Looking down the road, does Eliza think in season five that there will still be places to go with the character or with the concept of Echo?
“Absolutely. I mean, look at how much we as human beings have evolved in a day. There’s constant evolution. There’s constant, if you think about how many desires and how many scenarios, apparently from day one Joss has had a five-year plan for the show and we’ve talked about what some of those are. I think that’s one of the things that’s so exciting about this show is that it’s so open for endless possibilities.
You’re dealing with so much. It’s human. It’s mankind and its thoughts and its wishes and desires, they’re by the millions, by the trillions.”
My question for Eliza had to do with the best and worst parts about getting to play such a variety of people, yet playing a single character as the base. She had a great answer, talking about both the challenges and the advantages.
“Well, the base character, Echo, is in a word, simple, or in a few words, she’s simple. She’s blank. She’s had her personality and memories erased and she’s … child with no inhibition, no fear. She’s sort of a blank slate and it’s exciting in the sense that every week there’s sort of a new star of the show and it’s whatever character I am imprinted to be.

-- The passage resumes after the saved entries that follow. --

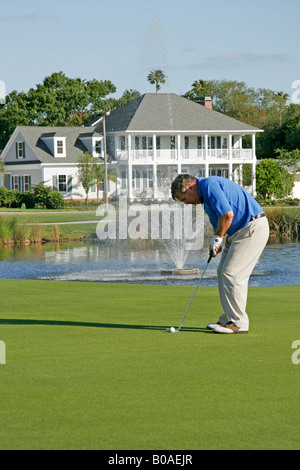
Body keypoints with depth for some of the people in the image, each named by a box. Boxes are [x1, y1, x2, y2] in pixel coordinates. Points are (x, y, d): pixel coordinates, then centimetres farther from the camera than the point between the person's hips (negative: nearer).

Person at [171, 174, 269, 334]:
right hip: (239, 231, 11)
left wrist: (218, 238, -10)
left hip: (252, 229, -11)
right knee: (223, 272, 12)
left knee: (232, 274, -11)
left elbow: (227, 214, -25)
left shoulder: (209, 185, -16)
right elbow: (218, 223, 24)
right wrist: (216, 243, 5)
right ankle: (229, 319, 16)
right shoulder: (205, 196, 18)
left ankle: (238, 323, -7)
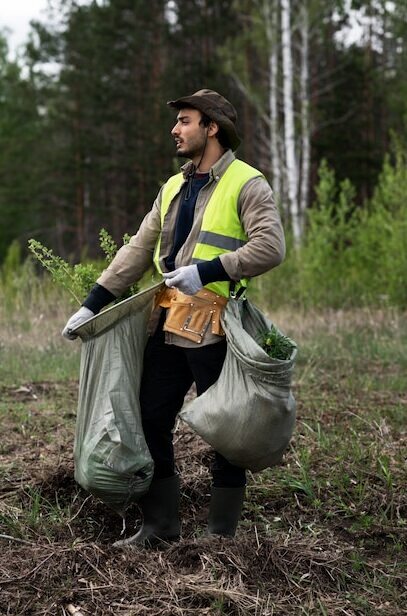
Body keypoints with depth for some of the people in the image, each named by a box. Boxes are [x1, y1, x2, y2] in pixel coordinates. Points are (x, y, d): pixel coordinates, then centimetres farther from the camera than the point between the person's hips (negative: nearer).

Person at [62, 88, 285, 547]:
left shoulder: (246, 184, -6)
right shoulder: (173, 187, 17)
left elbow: (270, 248, -18)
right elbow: (137, 250, 15)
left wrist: (207, 271, -23)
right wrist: (92, 303, 10)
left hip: (213, 328, -7)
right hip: (167, 324, 8)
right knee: (151, 421, 9)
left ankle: (221, 532, 17)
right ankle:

We found sort of early on that one of the challenges was each character, when they’re introduced, sort of needs a good scene full of story. You basically need to sort of give this character’s background and we found that it was nice to get me in the role in some of the easier scenes first, before having me step on set in the outfit as the person with five pages of dialogue explaining who I am. There was something about sort of easing into it whenever possible and when locations permit and shooting schedules. It’s nice to sort of get in the skin and find something to latch on to that makes that person distinct as opposed to forcing it and using the dialogue or the scene or exposition to tell the story.
I mean I some how, I, Eliza, am a really adaptable person. I was just sort of raised that way. It’s sort of like throw me in the water and I can hopefully learn how to swim and survive and get very comfortable very quickly, but there is that initial sort of shock to the system and so we figured that out early on; that it’s helpful to do some of the other scenes first, but some scenes are easier than others to slide into and I have worked with Joss specifically on certain roles.
I also have a coach that I’ve worked with since I was ten-years-old, who actually lives in New York and we work on the phone or he comes out to LA. I’ve taken it very seriously and I really want to, as much as possible, take Elizaisms out when they’re not necessary and add other elements and add other colors to these characters to portray the reality that I’m a different person every week as much as possible, so it’s absolutely been challenging. It’s been humbling. It’s been exciting and I’m ready for more, more, more.”
Thank you to both Joss and Eliza for taking the time out of their busy schedules to chat with all of us. Remember, Dollhouse starts tonight on FOX at 9/8c after a new episode of Terminator: The Sarah Connor Chronicles.